RECORDS FOR THIS TASK Block Start
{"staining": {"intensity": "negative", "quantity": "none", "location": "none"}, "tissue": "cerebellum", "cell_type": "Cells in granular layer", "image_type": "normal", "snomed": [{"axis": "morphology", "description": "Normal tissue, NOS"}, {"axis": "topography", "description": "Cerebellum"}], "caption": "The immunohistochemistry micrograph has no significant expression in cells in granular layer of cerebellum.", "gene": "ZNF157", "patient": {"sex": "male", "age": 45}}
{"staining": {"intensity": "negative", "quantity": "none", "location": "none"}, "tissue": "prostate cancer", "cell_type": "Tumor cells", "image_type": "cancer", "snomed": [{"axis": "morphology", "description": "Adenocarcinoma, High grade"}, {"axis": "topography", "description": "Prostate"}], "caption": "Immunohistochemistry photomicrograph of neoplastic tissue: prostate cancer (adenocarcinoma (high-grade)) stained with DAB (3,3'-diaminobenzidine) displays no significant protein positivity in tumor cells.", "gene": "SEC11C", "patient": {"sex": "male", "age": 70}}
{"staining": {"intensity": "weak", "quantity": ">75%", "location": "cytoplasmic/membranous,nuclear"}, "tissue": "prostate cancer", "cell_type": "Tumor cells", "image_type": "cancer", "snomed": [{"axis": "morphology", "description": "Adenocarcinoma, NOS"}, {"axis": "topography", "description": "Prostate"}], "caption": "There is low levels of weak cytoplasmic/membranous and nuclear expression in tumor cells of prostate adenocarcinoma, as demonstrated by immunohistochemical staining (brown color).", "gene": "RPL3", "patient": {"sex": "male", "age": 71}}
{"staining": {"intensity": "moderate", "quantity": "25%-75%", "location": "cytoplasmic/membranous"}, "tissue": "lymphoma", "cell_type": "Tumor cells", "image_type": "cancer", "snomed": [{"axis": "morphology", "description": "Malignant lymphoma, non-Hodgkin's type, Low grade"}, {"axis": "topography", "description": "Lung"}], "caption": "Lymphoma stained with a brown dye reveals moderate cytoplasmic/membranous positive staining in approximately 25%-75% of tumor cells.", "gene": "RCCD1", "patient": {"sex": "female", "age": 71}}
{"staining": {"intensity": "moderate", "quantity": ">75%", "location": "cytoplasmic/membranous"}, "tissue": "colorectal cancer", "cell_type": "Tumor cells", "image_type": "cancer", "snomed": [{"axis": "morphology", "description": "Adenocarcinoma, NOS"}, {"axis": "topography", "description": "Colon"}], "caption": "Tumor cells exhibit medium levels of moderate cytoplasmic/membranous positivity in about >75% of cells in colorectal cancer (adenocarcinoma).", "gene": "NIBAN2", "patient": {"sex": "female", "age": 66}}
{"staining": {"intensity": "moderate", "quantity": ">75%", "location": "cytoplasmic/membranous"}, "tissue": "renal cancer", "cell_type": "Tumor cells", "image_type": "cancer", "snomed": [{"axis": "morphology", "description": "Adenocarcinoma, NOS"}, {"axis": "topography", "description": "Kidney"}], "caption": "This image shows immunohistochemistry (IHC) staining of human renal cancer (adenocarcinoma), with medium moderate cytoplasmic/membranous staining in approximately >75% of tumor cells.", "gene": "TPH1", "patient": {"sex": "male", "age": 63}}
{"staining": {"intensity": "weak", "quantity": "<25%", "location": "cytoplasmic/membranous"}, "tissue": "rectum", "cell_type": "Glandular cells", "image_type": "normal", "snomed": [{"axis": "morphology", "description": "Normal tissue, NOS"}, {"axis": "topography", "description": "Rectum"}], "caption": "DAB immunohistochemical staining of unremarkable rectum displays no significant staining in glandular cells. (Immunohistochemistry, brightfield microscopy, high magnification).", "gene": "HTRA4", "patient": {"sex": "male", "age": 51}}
RECORDS FOR THIS TASK Block End
The first line of the records and every line down to the line with "non-Hodgkin's type, Low" must be quoted exactly; leave out all else.

EXERCISE OUTPUT ▸
{"staining": {"intensity": "negative", "quantity": "none", "location": "none"}, "tissue": "cerebellum", "cell_type": "Cells in granular layer", "image_type": "normal", "snomed": [{"axis": "morphology", "description": "Normal tissue, NOS"}, {"axis": "topography", "description": "Cerebellum"}], "caption": "The immunohistochemistry micrograph has no significant expression in cells in granular layer of cerebellum.", "gene": "ZNF157", "patient": {"sex": "male", "age": 45}}
{"staining": {"intensity": "negative", "quantity": "none", "location": "none"}, "tissue": "prostate cancer", "cell_type": "Tumor cells", "image_type": "cancer", "snomed": [{"axis": "morphology", "description": "Adenocarcinoma, High grade"}, {"axis": "topography", "description": "Prostate"}], "caption": "Immunohistochemistry photomicrograph of neoplastic tissue: prostate cancer (adenocarcinoma (high-grade)) stained with DAB (3,3'-diaminobenzidine) displays no significant protein positivity in tumor cells.", "gene": "SEC11C", "patient": {"sex": "male", "age": 70}}
{"staining": {"intensity": "weak", "quantity": ">75%", "location": "cytoplasmic/membranous,nuclear"}, "tissue": "prostate cancer", "cell_type": "Tumor cells", "image_type": "cancer", "snomed": [{"axis": "morphology", "description": "Adenocarcinoma, NOS"}, {"axis": "topography", "description": "Prostate"}], "caption": "There is low levels of weak cytoplasmic/membranous and nuclear expression in tumor cells of prostate adenocarcinoma, as demonstrated by immunohistochemical staining (brown color).", "gene": "RPL3", "patient": {"sex": "male", "age": 71}}
{"staining": {"intensity": "moderate", "quantity": "25%-75%", "location": "cytoplasmic/membranous"}, "tissue": "lymphoma", "cell_type": "Tumor cells", "image_type": "cancer", "snomed": [{"axis": "morphology", "description": "Malignant lymphoma, non-Hodgkin's type, Low grade"}, {"axis": "topography", "description": "Lung"}], "caption": "Lymphoma stained with a brown dye reveals moderate cytoplasmic/membranous positive staining in approximately 25%-75% of tumor cells.", "gene": "RCCD1", "patient": {"sex": "female", "age": 71}}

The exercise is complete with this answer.